Dass die Veränderung der Pupillengrösse die Versuchspersonen auch körperlich entspannte oder aktivierte, belegte ein Blick auf deren Herzfrequenz. Der Puls der Probanden, die ihre Pupillen auf Grund des Feedbacks besser kontrollieren konnten, sank bzw. stieg am Ende des Trainings stärker als am Anfang des Trainings und auch stärker als der Puls der Kontrollgruppe.
Anwendung mittels VR-Brille
Das Verfahren der ETH-Forschenden lässt sich gut auf eine handelsübliche VR-Brille übertragen, die in Echtzeit Feedback zur Pupillengrösse liefert. «Unser Ziel ist, dass Menschen spielerisch lernen, ihre Pupillen zu kontrollieren und so herausfinden, welche Entspannungs- oder Aktivierungstechniken für sie am besten funktionieren», sagt ETH-Professorin Wenderoth.
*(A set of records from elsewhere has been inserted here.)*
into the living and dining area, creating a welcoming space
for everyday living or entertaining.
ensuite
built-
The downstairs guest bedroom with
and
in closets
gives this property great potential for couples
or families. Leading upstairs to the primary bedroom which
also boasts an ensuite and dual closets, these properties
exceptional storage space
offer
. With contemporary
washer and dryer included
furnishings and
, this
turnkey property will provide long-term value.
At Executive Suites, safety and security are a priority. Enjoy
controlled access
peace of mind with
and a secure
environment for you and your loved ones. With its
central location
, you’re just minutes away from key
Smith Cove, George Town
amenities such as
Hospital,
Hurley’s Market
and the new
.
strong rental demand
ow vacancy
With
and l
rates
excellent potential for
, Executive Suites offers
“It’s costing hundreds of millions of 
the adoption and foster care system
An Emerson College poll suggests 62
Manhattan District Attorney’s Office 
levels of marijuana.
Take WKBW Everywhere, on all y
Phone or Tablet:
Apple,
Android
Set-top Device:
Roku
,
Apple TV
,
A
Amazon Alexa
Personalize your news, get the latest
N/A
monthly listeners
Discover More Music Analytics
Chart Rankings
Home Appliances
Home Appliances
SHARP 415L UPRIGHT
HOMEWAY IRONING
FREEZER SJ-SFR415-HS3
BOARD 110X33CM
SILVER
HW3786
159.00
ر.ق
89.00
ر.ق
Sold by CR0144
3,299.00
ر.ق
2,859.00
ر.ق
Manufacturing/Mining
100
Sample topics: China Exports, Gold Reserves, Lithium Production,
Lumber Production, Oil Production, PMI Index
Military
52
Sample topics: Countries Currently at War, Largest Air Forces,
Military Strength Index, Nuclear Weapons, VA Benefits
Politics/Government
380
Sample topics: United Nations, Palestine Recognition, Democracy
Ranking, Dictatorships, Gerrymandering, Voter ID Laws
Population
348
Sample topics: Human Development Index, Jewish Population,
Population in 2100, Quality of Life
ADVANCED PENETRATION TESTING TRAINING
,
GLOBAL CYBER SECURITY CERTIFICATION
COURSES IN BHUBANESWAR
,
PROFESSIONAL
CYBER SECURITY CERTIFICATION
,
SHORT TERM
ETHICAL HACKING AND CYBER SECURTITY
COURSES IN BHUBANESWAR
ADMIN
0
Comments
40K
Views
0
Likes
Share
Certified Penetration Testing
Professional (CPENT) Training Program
Mit Mindmetrix haben die Forschenden bereits ein ETH Spin-off gegründet, das die Technologie auf den Markt bringen soll.
«Hochschulmedizin Zürich» - Projekt Stress
Diese Studie ist ein Teil des Flagship-Projekts «Stress» der Forschungsinitiative «Hochschulmedizin Zürich». Zweck des Flagship-Projekts «Stress» ist es, die Auswirkungen von Stress auf die geistige und körperliche Gesundheit zu verstehen, zu diagnostizieren und zu behandeln. An der Forschungskooperation beteiligen sich Forschende der ETH, der Universität, der Psychiatrischen Universitätsklinik und des Universitätsspitals Zürich.